When people say “multitasking isn’t possible; scientific research…”

We don’t know about you or anyone else who visits here, but the quote above is one of our most hated ones.  Too often, people would tell us to stop, slow down, do one at a time.  Multitasking makes things worse not better.  And how can we tell those educators or family members or co-workers, etc. that we are doing one at a time?  To someone with DID, multitasking is each part working on a single task.  We just happen to occupy one body and appear to be doing multiple tasks at the same time.

In that sense, finding a coping strategy to help each alter in the system when all of us are overwhelmed makes sense right?  And if this coping strategy requires mental and emotional energy (read imagination and feelings) instead of physical energy (body-related activities), then everyone has a chance to find their calm center while also allowing our physical and spiritual parts time to sleep, relax, energize, and find their calm centers too.

Please understand that we are not promoting permanent separation of alters in a system.  Nor are we devaluing the idea of integration at any level.  Instead, we are advocating for us alters to work within our current situation to promote cooperation, collaboration, and semi-integration so that our mind, body, and spirit help each other instead of working against each other during triggering situations.  It is not always possible.

In fact, sometimes we are our own worst enemies because none of us want to hurt or burden the others with our pain when it gets overwhelming.  Therapy and life are teaching us that sharing the pain and the burden with each other helps us more because we can stand together and support each other when one falls.

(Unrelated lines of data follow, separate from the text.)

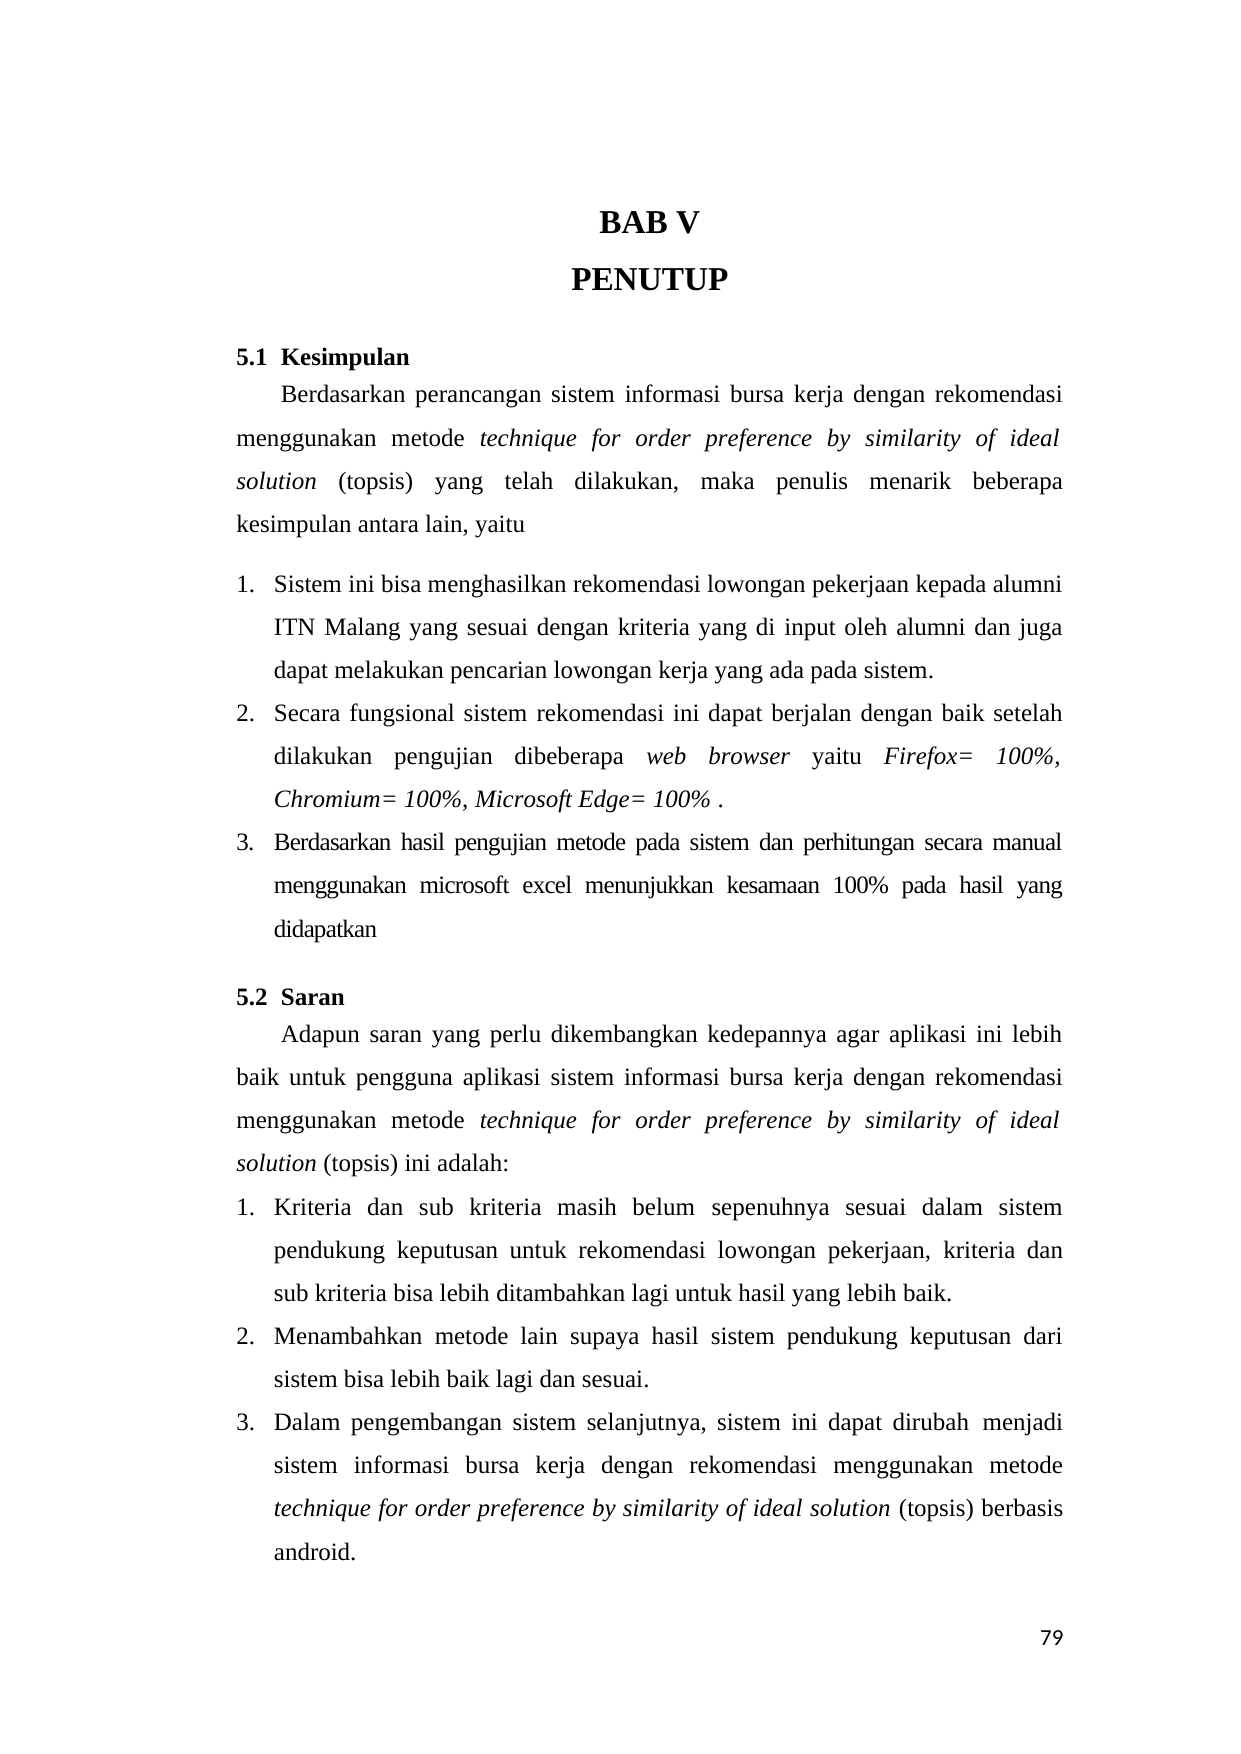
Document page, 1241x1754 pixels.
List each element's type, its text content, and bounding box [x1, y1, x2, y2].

subtitle BAB V PENUTUP [236, 202, 1063, 298]
list Menambahkan metode lain supaya hasil sistem pendukung keputusan dari sistem bisa lebih baik lagi dan sesuai. [236, 1321, 1063, 1393]
text Berdasarkan perancangan sistem informasi bursa kerja dengan rekomendasi menggunakan metode technique for order preference by similarity of ideal solution (topsis) yang telah dilakukan, maka penulis menarik beberapa kesimpulan antara lain, yaitu [236, 379, 1063, 538]
list Dalam pengembangan sistem selanjutnya, sistem ini dapat dirubah menjadi sistem informasi bursa kerja dengan rekomendasi menggunakan metode technique for order preference by similarity of ideal solution (topsis) berbasis android. [236, 1407, 1063, 1565]
list Secara fungsional sistem rekomendasi ini dapat berjalan dengan baik setelah dilakukan pengujian dibeberapa web browser yaitu Firefox= 100%, Chromium= 100%, Microsoft Edge= 100% . [236, 698, 1063, 813]
text Adapun saran yang perlu dikembangkan kedepannya agar aplikasi ini lebih baik untuk pengguna aplikasi sistem informasi bursa kerja dengan rekomendasi menggunakan metode technique for order preference by similarity of ideal solution (topsis) ini adalah: [236, 1019, 1063, 1177]
list Berdasarkan hasil pengujian metode pada sistem dan perhitungan secara manual menggunakan microsoft excel menunjukkan kesamaan 100% pada hasil yang didapatkan [236, 827, 1063, 942]
subtitle Kesimpulan [236, 342, 1063, 371]
list Sistem ini bisa menghasilkan rekomendasi lowongan pekerjaan kepada alumni ITN Malang yang sesuai dengan kriteria yang di input oleh alumni dan juga dapat melakukan pencarian lowongan kerja yang ada pada sistem. [236, 569, 1063, 684]
subtitle Saran [236, 982, 1063, 1011]
list Kriteria dan sub kriteria masih belum sepenuhnya sesuai dalam sistem pendukung keputusan untuk rekomendasi lowongan pekerjaan, kriteria dan sub kriteria bisa lebih ditambahkan lagi untuk hasil yang lebih baik. [236, 1192, 1063, 1307]
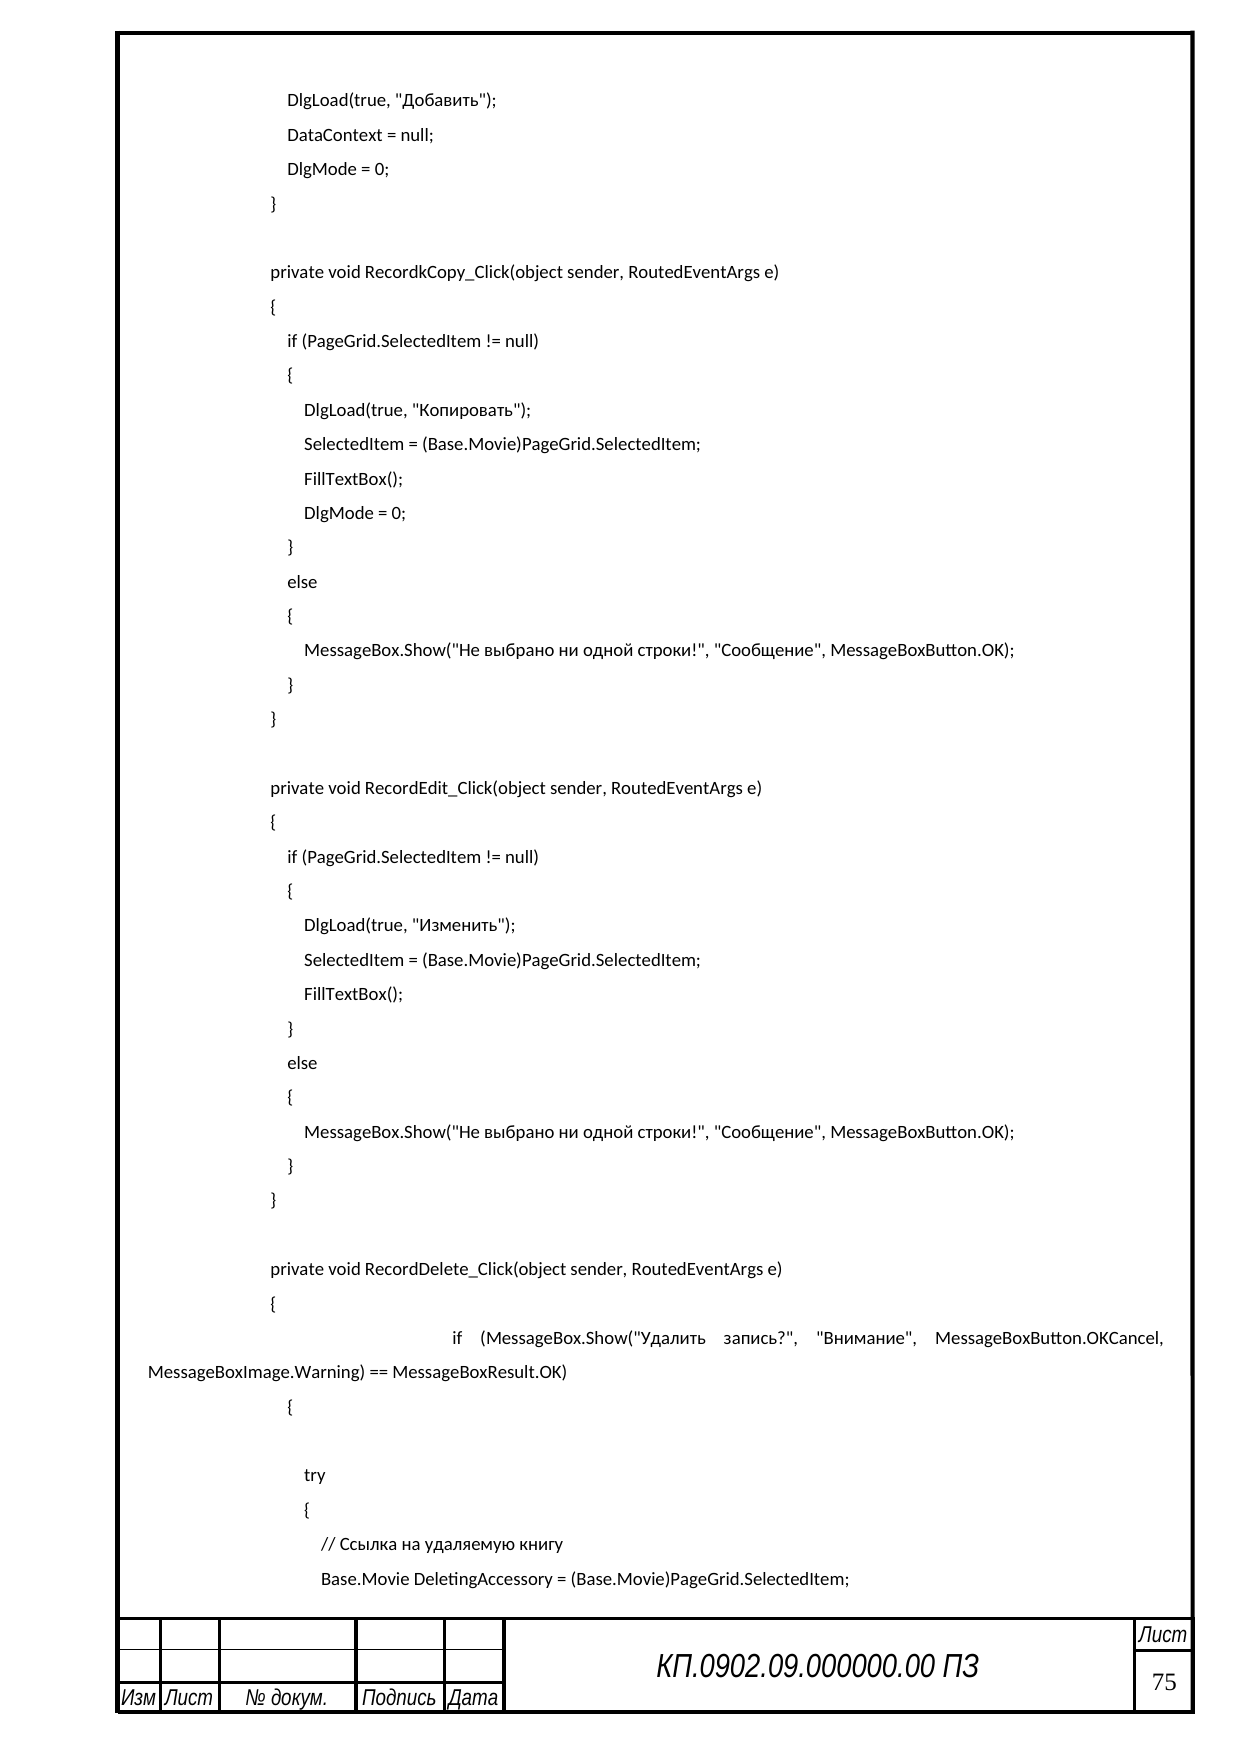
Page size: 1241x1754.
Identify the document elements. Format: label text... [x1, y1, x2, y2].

Ever heard of the quote “Different Strokes for different folks”?

Each of us is similar and different.  We are different ages, genders, and types of living beings.  And we have different needs at different times.  That is why self-care and self-soothing can be so difficult.  How to address the needs of many over a set period of time?  And this quote reminds us to be open-minded and allow for multiple options during a session of multiple coping strategies.